Definitely not the brightest I've ever done.
It was after nine pm, and I was alone at a Turk & Larkin trolley stop. The city was already dark, and the enclosure reeked of pee. Turk there is pretty narrow and is a bit claustrophobia-inducing. I stood on the outside of the stop and was thumbing the iPhone in the pocket of my fleece jacket.
I was nervous, yet I knew I was safe -- on the one hand it was a late evening in the Tenderloin, where the passer-bys mostly wore other-wordly expressions on their faces and haggard clothes on their backs; on the other hand, right across the street, a friendly Irish pub was lit brightly.
That evening I danced my heart out in an industrial studio overlooking San Francisco Central library, Market St., and a score of homeless men clustered around a BART station exit.

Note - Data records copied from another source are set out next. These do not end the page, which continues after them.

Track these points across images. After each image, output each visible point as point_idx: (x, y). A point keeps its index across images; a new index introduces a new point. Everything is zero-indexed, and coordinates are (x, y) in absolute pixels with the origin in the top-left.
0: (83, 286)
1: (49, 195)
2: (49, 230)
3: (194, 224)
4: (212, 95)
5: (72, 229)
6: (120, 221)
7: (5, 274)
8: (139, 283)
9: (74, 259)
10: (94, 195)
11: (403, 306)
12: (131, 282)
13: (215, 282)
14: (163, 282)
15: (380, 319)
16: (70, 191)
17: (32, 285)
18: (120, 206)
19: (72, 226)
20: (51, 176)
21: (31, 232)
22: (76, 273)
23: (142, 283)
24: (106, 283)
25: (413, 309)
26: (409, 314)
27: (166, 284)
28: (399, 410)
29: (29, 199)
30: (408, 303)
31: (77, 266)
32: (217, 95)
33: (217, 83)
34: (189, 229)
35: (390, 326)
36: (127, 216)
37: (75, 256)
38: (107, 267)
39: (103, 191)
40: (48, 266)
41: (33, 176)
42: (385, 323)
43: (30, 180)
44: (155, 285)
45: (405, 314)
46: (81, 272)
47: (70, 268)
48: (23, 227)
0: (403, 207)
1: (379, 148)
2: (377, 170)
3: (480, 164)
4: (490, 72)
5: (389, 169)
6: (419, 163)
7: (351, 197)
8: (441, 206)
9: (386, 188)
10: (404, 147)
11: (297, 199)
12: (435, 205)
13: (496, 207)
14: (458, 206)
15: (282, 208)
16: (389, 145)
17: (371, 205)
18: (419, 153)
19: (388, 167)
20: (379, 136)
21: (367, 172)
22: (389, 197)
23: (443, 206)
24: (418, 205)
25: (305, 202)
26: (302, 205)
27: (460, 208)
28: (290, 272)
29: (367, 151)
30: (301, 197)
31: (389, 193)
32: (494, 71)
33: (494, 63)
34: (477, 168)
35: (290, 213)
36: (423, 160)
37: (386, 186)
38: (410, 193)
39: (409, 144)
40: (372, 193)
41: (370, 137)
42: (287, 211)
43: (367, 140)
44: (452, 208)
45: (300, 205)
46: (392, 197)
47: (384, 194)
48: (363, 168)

Somehow it seemed a fitting continuation of the evening to be looking at a mural of a girl and a colibri bird across the street. There it was, right on the wall of the pub. I wanted to photograph it so very much, in spite of it being dark and me having an old iPhone for a camera.
I was so very out of place.
A man with a blue recycling container on wheels crossed the street toward my stop. Our eyes met briefly, and then he swerved towards the street garbage can on the other end of the stop. A short time later he started crossing the street again, in wide arcs, walking the roadway as if the recycling bin was his dance partner. I stepped onto the pavement, took my iPhone out and aimed at the mural. This is probably stupid, I thought -- after all -- I did remove my earrings a few minutes ago, lest they attract attention -- and what, the iPhone wouldn't?

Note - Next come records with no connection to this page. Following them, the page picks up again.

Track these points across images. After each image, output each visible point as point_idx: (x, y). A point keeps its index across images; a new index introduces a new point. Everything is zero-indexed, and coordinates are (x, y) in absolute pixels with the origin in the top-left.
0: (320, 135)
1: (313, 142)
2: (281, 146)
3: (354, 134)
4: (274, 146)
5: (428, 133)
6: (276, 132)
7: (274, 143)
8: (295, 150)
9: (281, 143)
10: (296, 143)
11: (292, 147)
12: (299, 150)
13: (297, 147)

I took the picture. And another one. One with a flash. They were all pretty horrid.
In a little while, the trolley came, I got in, rode it home until mistakenly exiting two stops too short of mine, smack in the middle of two large project developments.
San Francisco is quiet and beautiful in the evening. The fog was high, and the buildings which I passed in my car numerous times looked unfamiliar and magical when passed by on foot.
A pack of rowdy teenagers was getting ready to cross Geary; I crossed Divisadero instead, and soon enough was home.